Back from the ultrasound...I can finally get off the emotional roller coaster.
I am *not* pregnant. Why I got 4 positive pregnancy tests I do not understand.
All I can think is that maybe I did ovulate and maybe a pregnancy did begin and
end suddenly--you know, what they call a chemical pregnancy.
As for the symptoms, most of them can be explained by my cycle trying to come
back. Maybe even the weight gain of 5 lbs. And maybe pants not fitting.
Definitely could explain the sensitive breasts, moodiness, etc. But chicken
cravings? I don't know...Maybe that was related to Loralei still nursing at
night and me needing more protein. The flutters I was feeling came after I got
the positive pregnancy tests so I'm thinking my mind was playing tricks on me.
Weird how your mind can do that.
A word of caution, I used ACCU-CLEAR tests with both David and Loralei and got
faint lines both times. Obviously both times I was really pregnant. Used the
same kind this time around and it cost me almost $400 in bills seeing the
midwife and getting the ultrasound. I'd stay away from this brand that's sold
at Target and Walgreens. Unless of course I really had some HCG in my system
due to the early stages of pregnant..then the tests weren't faulty.

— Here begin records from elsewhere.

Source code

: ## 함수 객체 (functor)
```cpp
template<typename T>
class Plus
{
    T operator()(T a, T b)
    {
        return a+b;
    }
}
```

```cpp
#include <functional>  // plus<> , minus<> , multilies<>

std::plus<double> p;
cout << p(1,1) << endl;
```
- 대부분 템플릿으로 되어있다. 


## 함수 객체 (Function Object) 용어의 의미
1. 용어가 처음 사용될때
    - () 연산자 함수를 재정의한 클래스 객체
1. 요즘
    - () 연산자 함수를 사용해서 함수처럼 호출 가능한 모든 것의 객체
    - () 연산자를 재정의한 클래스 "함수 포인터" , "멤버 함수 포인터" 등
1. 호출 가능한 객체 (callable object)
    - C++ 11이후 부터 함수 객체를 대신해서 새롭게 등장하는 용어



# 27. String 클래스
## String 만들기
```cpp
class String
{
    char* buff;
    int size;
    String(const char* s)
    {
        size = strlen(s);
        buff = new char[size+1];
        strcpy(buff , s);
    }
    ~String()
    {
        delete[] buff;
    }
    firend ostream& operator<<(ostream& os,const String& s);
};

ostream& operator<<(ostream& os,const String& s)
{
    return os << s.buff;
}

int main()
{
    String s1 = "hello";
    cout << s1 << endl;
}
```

I purposely kept the news to myself for more than a week and only announced it
after the last set of + tests. I wanted to be sure. Who knew I would go
through all this to find out for sure. Never thought I'd be looking forward to
my period coming back but now I'm ready for it because then I'll have a better
idea of what's going on with my body. It probably is coming since I've been
having these pregnancy-like symptoms.
The good thing that came out of this is that we are not opposed to having more
bio children, but we're glad Loralei can keep being the baby of the family for
now. We definitely want to adopt an older child next as originally planned and
then maybe we can have another bio child later on. I'm exciting about what I
was working on before all this started--homeschooling my little ones, trying to
lose 40 pounds, getting moved and settled in a new city, writing for Bella
Online, and maybe even getting to go away with DH without the kids for a
weekend after Loralei has weaned.
So that's the update. Thanks to everyone for your support and the caring
responses and sorry for taking you on the roller coaster with me!